**Request:** Write out word for word each line from the top of the material through the line that has "2 & 1.71530e-03". Pictures do not go in.

• • • • • • •

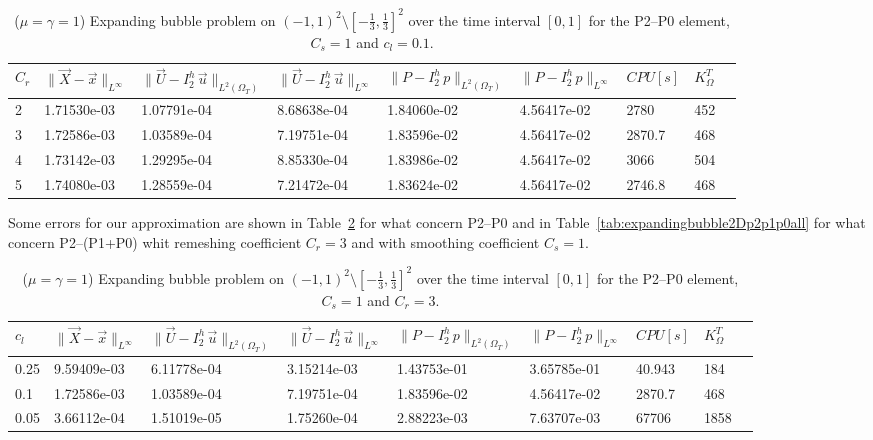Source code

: \documentclass[a4paper,12pt,onecolumn]{article}
\newcommand{\errorXx}{\|\vec{X} - \vec{x}\|_{L^\infty}}
\newcommand{\LerrorUu}[1]{\|\vec U - I^h_{#1}\,\vec u\|_{L^2(\Omega_T)}}
\newcommand{\errorUu}[1]{\|\vec U - I^h_{#1}\,\vec u\|_{L^\infty}}
\newcommand{\errorPp}[1]{\|P - I^h_{#1}\,p\|_{L^\infty}}
\newcommand{\LerrorPp}[1]{\|P - I^h_{#1}\,p\|_{L^2(\Omega_T)}}
\begin{document}
\begin{table}
 \center
 \hspace*{-2cm}
\begin{tabular}{lllllllll}
\hline
$C_r$ & $\errorXx$ & $\LerrorUu2$ & $\errorUu2$ & $\LerrorPp2$ & $\errorPp2$ & $CPU[s]$ & $K_\Omega^T$\\
\hline
2 & 1.71530e-03 & 1.07791e-04 & 8.68638e-04 & 1.84060e-02 & 4.56417e-02 & 2780 & 452\\
3 & 1.72586e-03 & 1.03589e-04 & 7.19751e-04 & 1.83596e-02 & 4.56417e-02 & 2870.7 & 468\\
4 & 1.73142e-03 & 1.29295e-04 & 8.85330e-04 & 1.83986e-02 & 4.56417e-02 & 3066 & 504\\
5 & 1.74080e-03 & 1.28559e-04 & 7.21472e-04 & 1.83624e-02 & 4.56417e-02 & 2746.8 & 468\\
\hline
\end{tabular}
\hspace*{-2cm}
\caption{($\mu=\gamma=1$) Expanding bubble problem on $(-1,1)^2\setminus[-\frac{1}{3},\frac{1}{3}]^2$ over the time interval $[0,1]$ for the P2--P0 element, $C_s=1$ and $c_l=0.1$.}
\label{tab:expandingbubble2Dp2p0bothdiffcr}
\end{table}

Some errors for our approximation are shown in Table~\ref{tab:expandingbubble2Dp2p0all} for what concern P2--P0 and in Table~\ref{tab:expandingbubble2Dp2p1p0all} for what concern P2--(P1+P0) whit remeshing coefficient $C_r=3$ and with smoothing coefficient $C_s=1$.

\begin{table}
 \center
 \hspace*{-2cm}
\begin{tabular}{lllllllll}
\hline
$c_l$ & $\errorXx$ & $\LerrorUu2$ & $\errorUu2$ & $\LerrorPp2$ & $\errorPp2$ & $CPU[s]$ & $K_\Omega^T$\\
\hline
0.25 & 9.59409e-03 & 6.11778e-04 & 3.15214e-03 & 1.43753e-01 & 3.65785e-01 & 40.943 & 184\\
0.1 & 1.72586e-03 & 1.03589e-04 & 7.19751e-04 & 1.83596e-02 & 4.56417e-02 & 2870.7 & 468\\
0.05 & 3.66112e-04 & 1.51019e-05 & 1.75260e-04 & 2.88223e-03 & 7.63707e-03 & 67706 & 1858\\
\hline
\end{tabular}
\hspace*{-2cm}
\caption{($\mu=\gamma=1$) Expanding bubble problem on $(-1,1)^2\setminus[-\frac{1}{3},\frac{1}{3}]^2$ over the time interval $[0,1]$ for the P2--P0 element, $C_s=1$ and $C_r=3$.}
\label{tab:expandingbubble2Dp2p0all}
\end{table}
\end{document}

• • • • • • •

**Answer section:**
Source code

: \documentclass[a4paper,12pt,onecolumn]{article}
\newcommand{\errorXx}{\|\vec{X} - \vec{x}\|_{L^\infty}}
\newcommand{\LerrorUu}[1]{\|\vec U - I^h_{#1}\,\vec u\|_{L^2(\Omega_T)}}
\newcommand{\errorUu}[1]{\|\vec U - I^h_{#1}\,\vec u\|_{L^\infty}}
\newcommand{\errorPp}[1]{\|P - I^h_{#1}\,p\|_{L^\infty}}
\newcommand{\LerrorPp}[1]{\|P - I^h_{#1}\,p\|_{L^2(\Omega_T)}}
\begin{document}
\begin{table}
 \center
 \hspace*{-2cm}
\begin{tabular}{lllllllll}
\hline
$C_r$ & $\errorXx$ & $\LerrorUu2$ & $\errorUu2$ & $\LerrorPp2$ & $\errorPp2$ & $CPU[s]$ & $K_\Omega^T$\\
\hline
2 & 1.71530e-03 & 1.07791e-04 & 8.68638e-04 & 1.84060e-02 & 4.56417e-02 & 2780 & 452\\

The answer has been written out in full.